Shell sold in May its Appalachia shale gas assets for $541 million in a transaction that wouldn’t have caught much attention if it weren’t for the fact that the oil and gas major had paid nearly nine times that price when it bought the assets a decade ago.

Chevron agreed in October to sell its upstream and midstream assets in the Appalachian Basin for $735 million to the biggest natural gas producer in the United States, EQT Corporation.

Further consolidation is the way for the Appalachian shale—and for EQT Corporation—its chief executive Toby Rice told Bloomberg in an interview last month after the deal with Chevron was announced.

Consolidation is also gaining momentum in the oil patch, with companies with healthier balance sheets looking to strengthen portfolios with value-accretive deals.
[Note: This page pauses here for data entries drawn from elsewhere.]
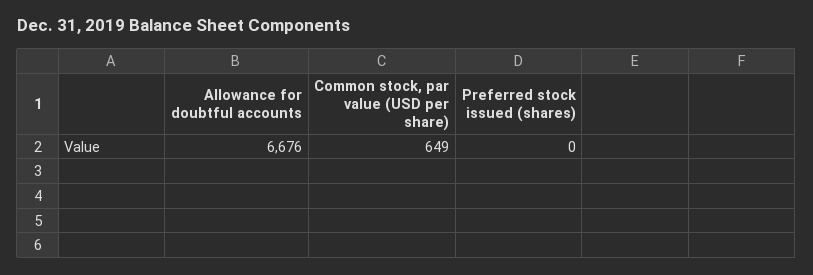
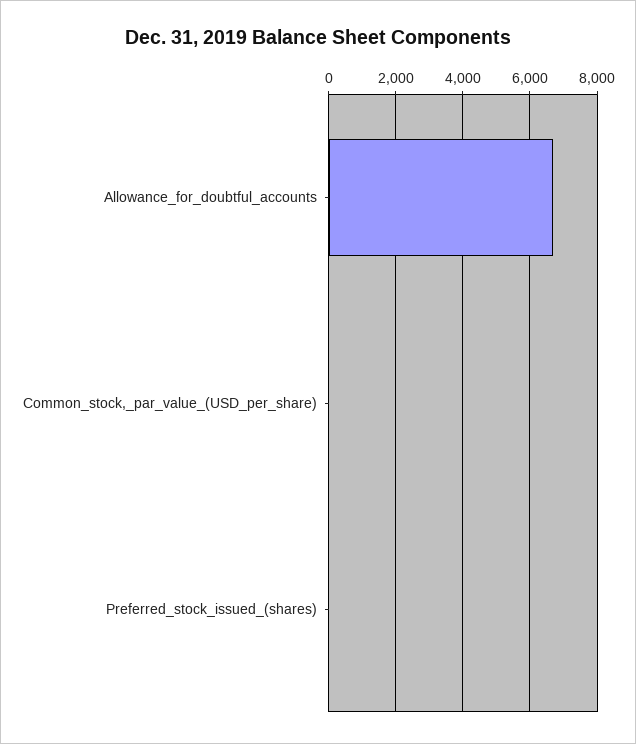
Common stock, par value (USD per share): 649 -> 0

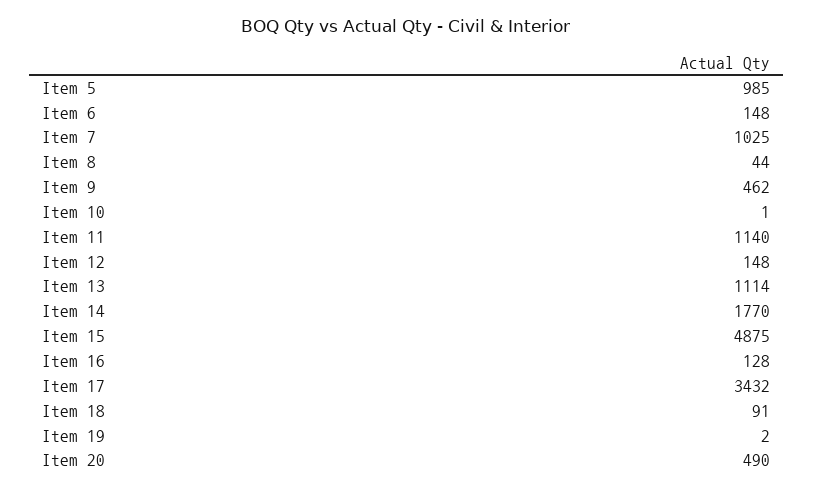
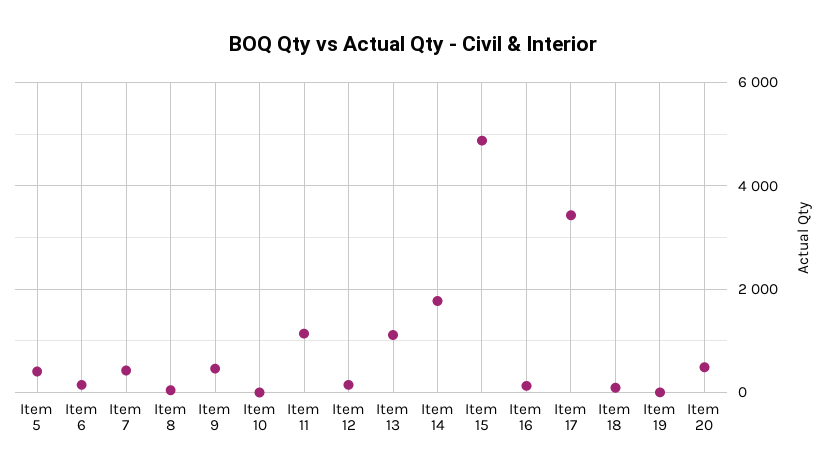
Item 5: 985 -> 400
Item 7: 1025 -> 400

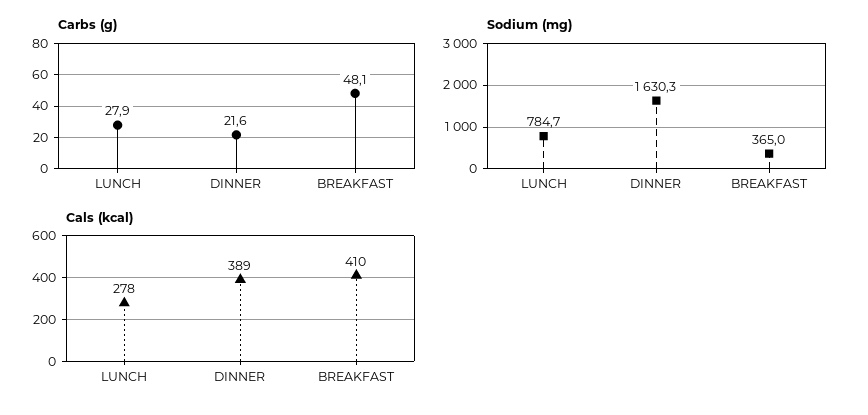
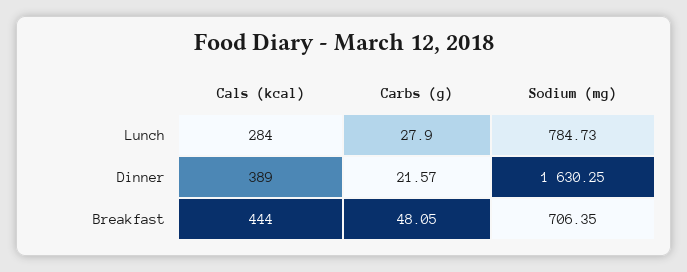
Sodium (mg), BREAKFAST: 365 -> 706.35
Cals (kcal), LUNCH: 278 -> 284
Cals (kcal), BREAKFAST: 410 -> 444

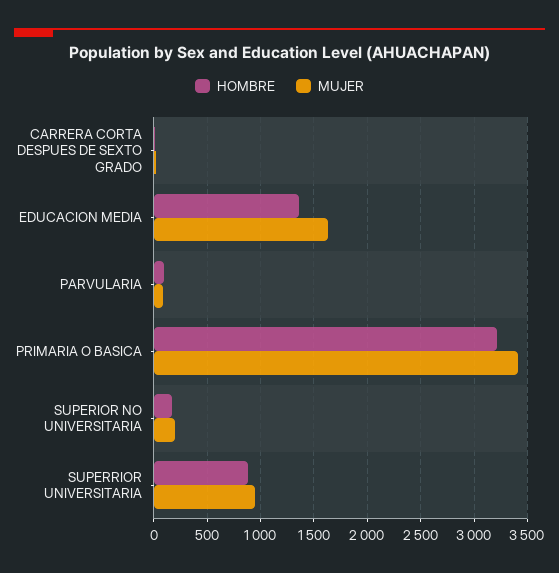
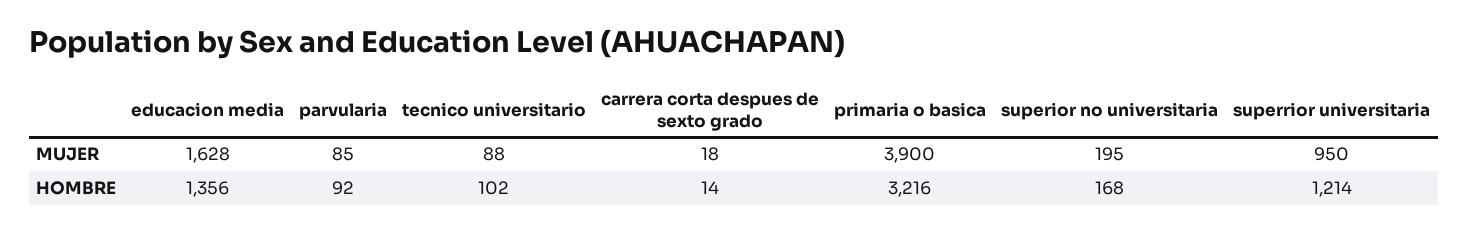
MUJER, PRIMARIA O BASICA: 3400 -> 3900
HOMBRE, SUPERRIOR UNIVERSITARIA: 900 -> 1214
MUJER, tecnico universitario: none -> 88
HOMBRE, tecnico universitario: none -> 102

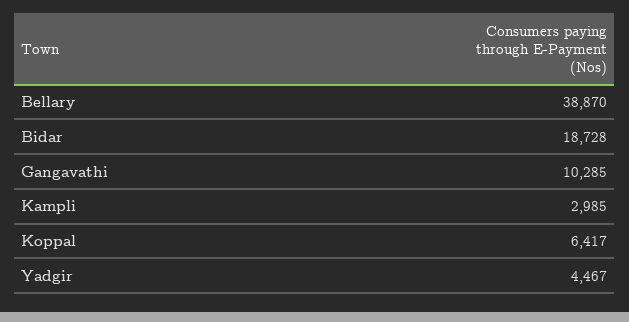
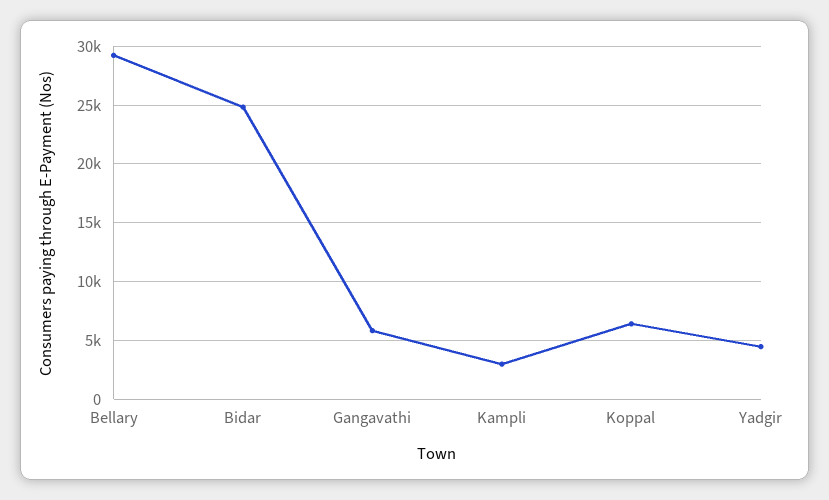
Bellary: 38870 -> 29000
Bidar: 18728 -> 25000
Gangavathi: 10285 -> 6000

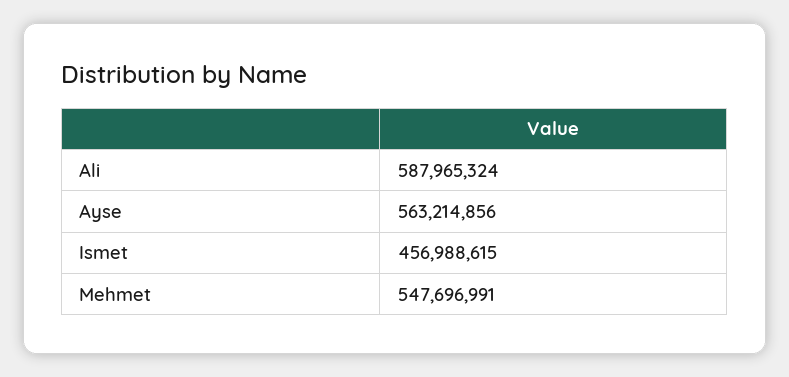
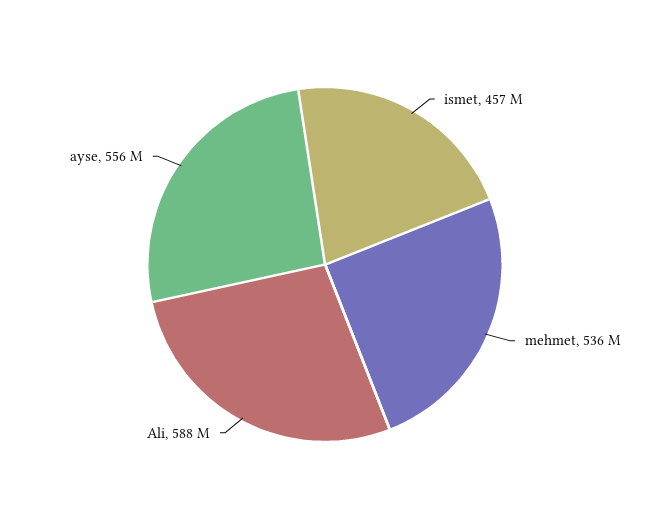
Ayse: 563214856 -> 556000000
Mehmet: 547696991 -> 536000000

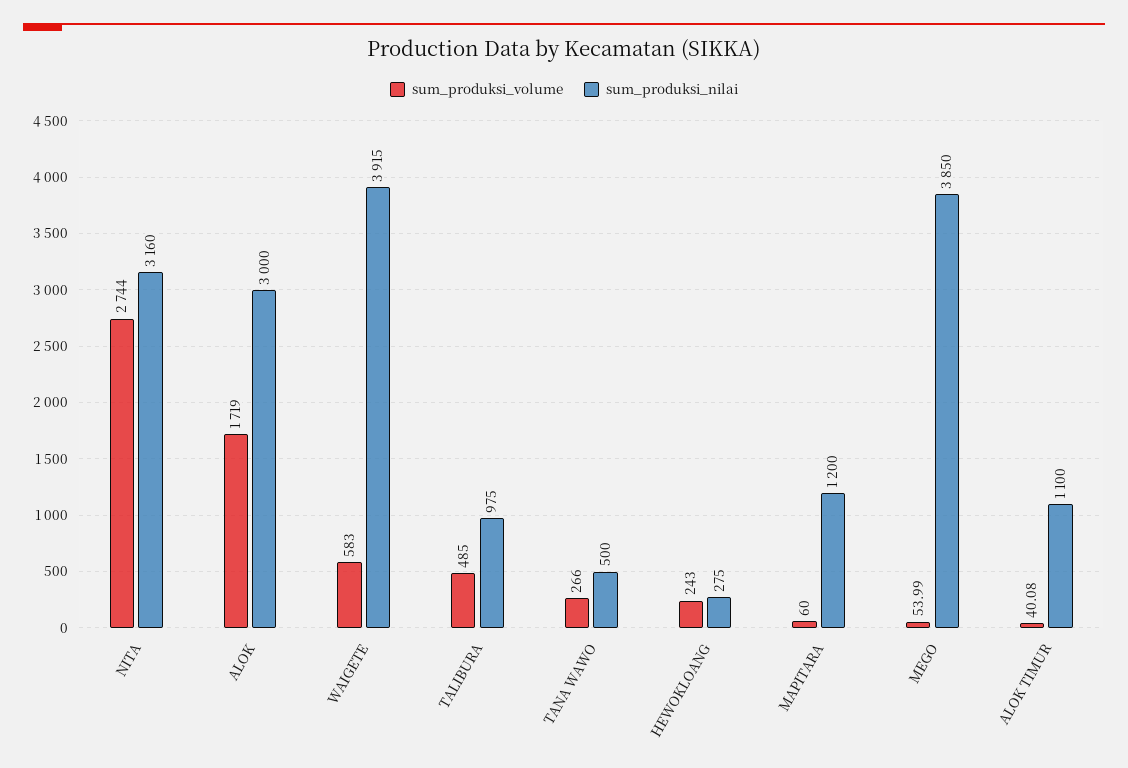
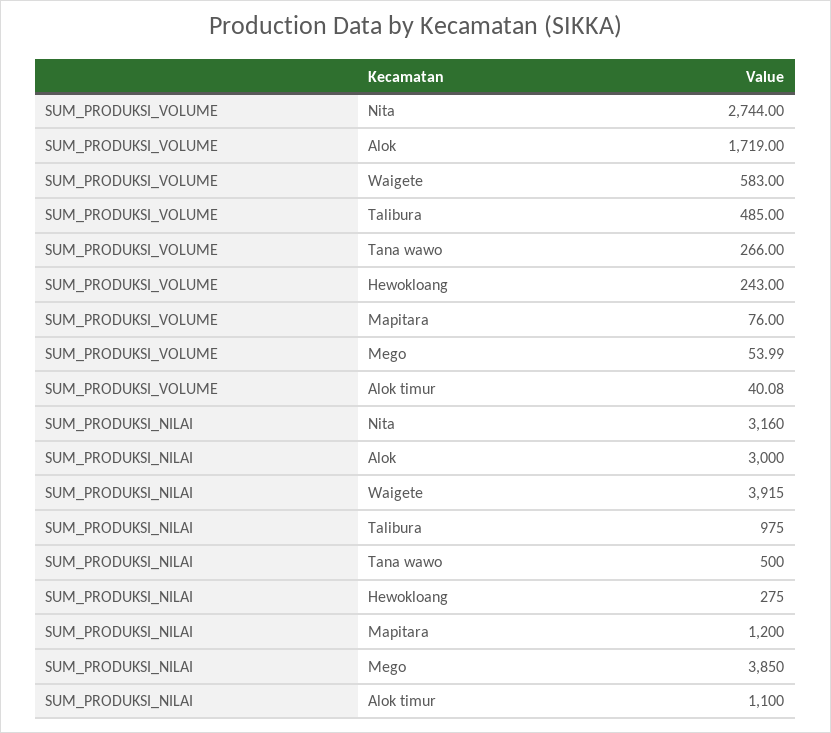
sum_produksi_volume, MAPITARA: 60 -> 76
Shale-focused oil and gas firms have slashed capex by 58 percent annually to $5.8 billion in Q3, the lowest level in a decade, IEEFA said in a new analysis on Tuesday, which analyzed financials at 33 listed independent US oil and gas drillers, 32 of which cut spending.

The capex cuts led to a combined free cash flow of $2.6 billion in Q3, “the strongest results since the dawn of the fracking boom,” IEEFA said, but warned that the third-quarter free cash flow figure was not a reason to be too optimistic about US shale.

“These steep cuts suggest that the US shale sector has stopped investing in its own growth,”said Kathy Hipple, an IEEFA financial analyst and lead author of the analysis.

“Moving forward, US shale companies may continue to restrain capital spending to conserve cash and stave off bankruptcy. But these results reinforce the idea that the oil and gas industry has pulled back from investing in its future and instead has settled for managing its own decline,” Hipple noted.